## Material for the task:

.....

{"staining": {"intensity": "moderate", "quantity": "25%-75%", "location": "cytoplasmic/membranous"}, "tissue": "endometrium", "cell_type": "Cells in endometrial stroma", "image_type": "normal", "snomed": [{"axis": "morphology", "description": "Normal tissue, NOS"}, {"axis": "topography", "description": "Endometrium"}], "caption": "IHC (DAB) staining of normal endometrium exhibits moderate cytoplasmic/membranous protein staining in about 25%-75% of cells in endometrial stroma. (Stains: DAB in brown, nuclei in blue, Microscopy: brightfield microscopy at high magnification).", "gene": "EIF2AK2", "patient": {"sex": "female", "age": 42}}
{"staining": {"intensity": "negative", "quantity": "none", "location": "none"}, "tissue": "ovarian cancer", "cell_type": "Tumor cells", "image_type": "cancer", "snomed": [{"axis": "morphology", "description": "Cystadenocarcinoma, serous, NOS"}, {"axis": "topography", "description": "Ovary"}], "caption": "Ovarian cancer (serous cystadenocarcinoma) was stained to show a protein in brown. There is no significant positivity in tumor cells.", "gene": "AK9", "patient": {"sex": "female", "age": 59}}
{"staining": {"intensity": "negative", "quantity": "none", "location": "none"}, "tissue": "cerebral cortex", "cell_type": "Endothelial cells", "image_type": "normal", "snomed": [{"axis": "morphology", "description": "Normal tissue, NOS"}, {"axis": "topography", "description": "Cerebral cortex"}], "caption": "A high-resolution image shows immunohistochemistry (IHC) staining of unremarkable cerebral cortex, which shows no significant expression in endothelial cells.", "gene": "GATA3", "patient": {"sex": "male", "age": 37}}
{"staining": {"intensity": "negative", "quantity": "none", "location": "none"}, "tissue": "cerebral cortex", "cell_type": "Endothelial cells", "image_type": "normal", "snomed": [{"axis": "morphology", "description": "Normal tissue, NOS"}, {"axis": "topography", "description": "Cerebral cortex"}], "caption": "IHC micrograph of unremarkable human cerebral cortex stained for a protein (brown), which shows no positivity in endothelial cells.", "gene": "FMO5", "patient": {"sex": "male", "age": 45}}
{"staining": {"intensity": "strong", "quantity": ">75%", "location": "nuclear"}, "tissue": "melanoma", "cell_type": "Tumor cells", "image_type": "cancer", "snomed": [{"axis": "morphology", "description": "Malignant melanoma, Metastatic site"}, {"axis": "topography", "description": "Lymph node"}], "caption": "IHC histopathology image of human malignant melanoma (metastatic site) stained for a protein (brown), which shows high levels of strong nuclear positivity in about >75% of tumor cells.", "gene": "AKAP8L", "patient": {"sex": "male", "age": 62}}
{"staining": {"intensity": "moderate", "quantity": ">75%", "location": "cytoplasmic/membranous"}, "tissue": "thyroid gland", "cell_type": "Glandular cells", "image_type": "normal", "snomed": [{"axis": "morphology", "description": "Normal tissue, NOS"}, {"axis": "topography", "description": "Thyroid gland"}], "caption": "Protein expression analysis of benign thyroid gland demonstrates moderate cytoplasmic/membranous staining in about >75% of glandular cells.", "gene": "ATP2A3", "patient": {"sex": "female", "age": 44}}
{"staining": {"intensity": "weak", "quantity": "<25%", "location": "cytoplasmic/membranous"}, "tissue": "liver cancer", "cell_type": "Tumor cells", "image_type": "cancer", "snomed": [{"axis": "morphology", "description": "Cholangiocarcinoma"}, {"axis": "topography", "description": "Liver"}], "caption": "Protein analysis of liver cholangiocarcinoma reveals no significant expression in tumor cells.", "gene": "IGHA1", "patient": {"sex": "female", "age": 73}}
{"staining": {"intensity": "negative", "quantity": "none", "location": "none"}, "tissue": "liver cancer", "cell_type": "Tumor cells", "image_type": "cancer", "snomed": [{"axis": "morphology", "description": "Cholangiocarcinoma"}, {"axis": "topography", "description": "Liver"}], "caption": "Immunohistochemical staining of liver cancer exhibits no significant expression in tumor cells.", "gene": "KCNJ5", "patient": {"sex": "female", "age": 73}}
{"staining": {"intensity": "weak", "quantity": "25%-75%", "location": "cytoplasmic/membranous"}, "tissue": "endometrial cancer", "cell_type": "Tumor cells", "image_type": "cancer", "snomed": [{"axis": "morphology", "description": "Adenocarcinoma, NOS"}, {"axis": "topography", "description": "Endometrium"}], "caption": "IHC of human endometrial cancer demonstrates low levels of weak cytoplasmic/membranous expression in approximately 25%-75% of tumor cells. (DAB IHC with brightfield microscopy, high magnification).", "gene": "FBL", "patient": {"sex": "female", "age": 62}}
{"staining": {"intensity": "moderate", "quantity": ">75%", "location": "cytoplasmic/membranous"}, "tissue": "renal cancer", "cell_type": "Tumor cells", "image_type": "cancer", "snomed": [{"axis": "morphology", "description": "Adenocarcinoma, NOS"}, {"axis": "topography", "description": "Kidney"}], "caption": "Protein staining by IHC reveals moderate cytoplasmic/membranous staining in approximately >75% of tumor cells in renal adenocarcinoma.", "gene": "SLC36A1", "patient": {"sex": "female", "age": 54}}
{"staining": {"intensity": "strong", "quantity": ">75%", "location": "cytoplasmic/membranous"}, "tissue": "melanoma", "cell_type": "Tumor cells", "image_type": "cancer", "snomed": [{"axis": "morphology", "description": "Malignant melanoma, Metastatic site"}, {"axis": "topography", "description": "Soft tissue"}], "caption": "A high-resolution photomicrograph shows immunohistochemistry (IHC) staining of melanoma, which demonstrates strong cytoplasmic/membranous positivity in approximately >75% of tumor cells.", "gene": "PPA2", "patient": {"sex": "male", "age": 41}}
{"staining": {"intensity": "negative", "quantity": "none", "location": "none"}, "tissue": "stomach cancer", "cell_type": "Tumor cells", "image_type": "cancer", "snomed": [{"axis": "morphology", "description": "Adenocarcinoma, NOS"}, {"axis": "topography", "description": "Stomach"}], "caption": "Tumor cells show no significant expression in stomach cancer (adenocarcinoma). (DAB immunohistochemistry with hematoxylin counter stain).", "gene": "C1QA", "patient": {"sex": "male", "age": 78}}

.....

## Problem statement:
From top to bottom, repeat the data above without alteration.

## Task answer:
{"staining": {"intensity": "moderate", "quantity": "25%-75%", "location": "cytoplasmic/membranous"}, "tissue": "endometrium", "cell_type": "Cells in endometrial stroma", "image_type": "normal", "snomed": [{"axis": "morphology", "description": "Normal tissue, NOS"}, {"axis": "topography", "description": "Endometrium"}], "caption": "IHC (DAB) staining of normal endometrium exhibits moderate cytoplasmic/membranous protein staining in about 25%-75% of cells in endometrial stroma. (Stains: DAB in brown, nuclei in blue, Microscopy: brightfield microscopy at high magnification).", "gene": "EIF2AK2", "patient": {"sex": "female", "age": 42}}
{"staining": {"intensity": "negative", "quantity": "none", "location": "none"}, "tissue": "ovarian cancer", "cell_type": "Tumor cells", "image_type": "cancer", "snomed": [{"axis": "morphology", "description": "Cystadenocarcinoma, serous, NOS"}, {"axis": "topography", "description": "Ovary"}], "caption": "Ovarian cancer (serous cystadenocarcinoma) was stained to show a protein in brown. There is no significant positivity in tumor cells.", "gene": "AK9", "patient": {"sex": "female", "age": 59}}
{"staining": {"intensity": "negative", "quantity": "none", "location": "none"}, "tissue": "cerebral cortex", "cell_type": "Endothelial cells", "image_type": "normal", "snomed": [{"axis": "morphology", "description": "Normal tissue, NOS"}, {"axis": "topography", "description": "Cerebral cortex"}], "caption": "A high-resolution image shows immunohistochemistry (IHC) staining of unremarkable cerebral cortex, which shows no significant expression in endothelial cells.", "gene": "GATA3", "patient": {"sex": "male", "age": 37}}
{"staining": {"intensity": "negative", "quantity": "none", "location": "none"}, "tissue": "cerebral cortex", "cell_type": "Endothelial cells", "image_type": "normal", "snomed": [{"axis": "morphology", "description": "Normal tissue, NOS"}, {"axis": "topography", "description": "Cerebral cortex"}], "caption": "IHC micrograph of unremarkable human cerebral cortex stained for a protein (brown), which shows no positivity in endothelial cells.", "gene": "FMO5", "patient": {"sex": "male", "age": 45}}
{"staining": {"intensity": "strong", "quantity": ">75%", "location": "nuclear"}, "tissue": "melanoma", "cell_type": "Tumor cells", "image_type": "cancer", "snomed": [{"axis": "morphology", "description": "Malignant melanoma, Metastatic site"}, {"axis": "topography", "description": "Lymph node"}], "caption": "IHC histopathology image of human malignant melanoma (metastatic site) stained for a protein (brown), which shows high levels of strong nuclear positivity in about >75% of tumor cells.", "gene": "AKAP8L", "patient": {"sex": "male", "age": 62}}
{"staining": {"intensity": "moderate", "quantity": ">75%", "location": "cytoplasmic/membranous"}, "tissue": "thyroid gland", "cell_type": "Glandular cells", "image_type": "normal", "snomed": [{"axis": "morphology", "description": "Normal tissue, NOS"}, {"axis": "topography", "description": "Thyroid gland"}], "caption": "Protein expression analysis of benign thyroid gland demonstrates moderate cytoplasmic/membranous staining in about >75% of glandular cells.", "gene": "ATP2A3", "patient": {"sex": "female", "age": 44}}
{"staining": {"intensity": "weak", "quantity": "<25%", "location": "cytoplasmic/membranous"}, "tissue": "liver cancer", "cell_type": "Tumor cells", "image_type": "cancer", "snomed": [{"axis": "morphology", "description": "Cholangiocarcinoma"}, {"axis": "topography", "description": "Liver"}], "caption": "Protein analysis of liver cholangiocarcinoma reveals no significant expression in tumor cells.", "gene": "IGHA1", "patient": {"sex": "female", "age": 73}}
{"staining": {"intensity": "negative", "quantity": "none", "location": "none"}, "tissue": "liver cancer", "cell_type": "Tumor cells", "image_type": "cancer", "snomed": [{"axis": "morphology", "description": "Cholangiocarcinoma"}, {"axis": "topography", "description": "Liver"}], "caption": "Immunohistochemical staining of liver cancer exhibits no significant expression in tumor cells.", "gene": "KCNJ5", "patient": {"sex": "female", "age": 73}}
{"staining": {"intensity": "weak", "quantity": "25%-75%", "location": "cytoplasmic/membranous"}, "tissue": "endometrial cancer", "cell_type": "Tumor cells", "image_type": "cancer", "snomed": [{"axis": "morphology", "description": "Adenocarcinoma, NOS"}, {"axis": "topography", "description": "Endometrium"}], "caption": "IHC of human endometrial cancer demonstrates low levels of weak cytoplasmic/membranous expression in approximately 25%-75% of tumor cells. (DAB IHC with brightfield microscopy, high magnification).", "gene": "FBL", "patient": {"sex": "female", "age": 62}}
{"staining": {"intensity": "moderate", "quantity": ">75%", "location": "cytoplasmic/membranous"}, "tissue": "renal cancer", "cell_type": "Tumor cells", "image_type": "cancer", "snomed": [{"axis": "morphology", "description": "Adenocarcinoma, NOS"}, {"axis": "topography", "description": "Kidney"}], "caption": "Protein staining by IHC reveals moderate cytoplasmic/membranous staining in approximately >75% of tumor cells in renal adenocarcinoma.", "gene": "SLC36A1", "patient": {"sex": "female", "age": 54}}
{"staining": {"intensity": "strong", "quantity": ">75%", "location": "cytoplasmic/membranous"}, "tissue": "melanoma", "cell_type": "Tumor cells", "image_type": "cancer", "snomed": [{"axis": "morphology", "description": "Malignant melanoma, Metastatic site"}, {"axis": "topography", "description": "Soft tissue"}], "caption": "A high-resolution photomicrograph shows immunohistochemistry (IHC) staining of melanoma, which demonstrates strong cytoplasmic/membranous positivity in approximately >75% of tumor cells.", "gene": "PPA2", "patient": {"sex": "male", "age": 41}}
{"staining": {"intensity": "negative", "quantity": "none", "location": "none"}, "tissue": "stomach cancer", "cell_type": "Tumor cells", "image_type": "cancer", "snomed": [{"axis": "morphology", "description": "Adenocarcinoma, NOS"}, {"axis": "topography", "description": "Stomach"}], "caption": "Tumor cells show no significant expression in stomach cancer (adenocarcinoma). (DAB immunohistochemistry with hematoxylin counter stain).", "gene": "C1QA", "patient": {"sex": "male", "age": 78}}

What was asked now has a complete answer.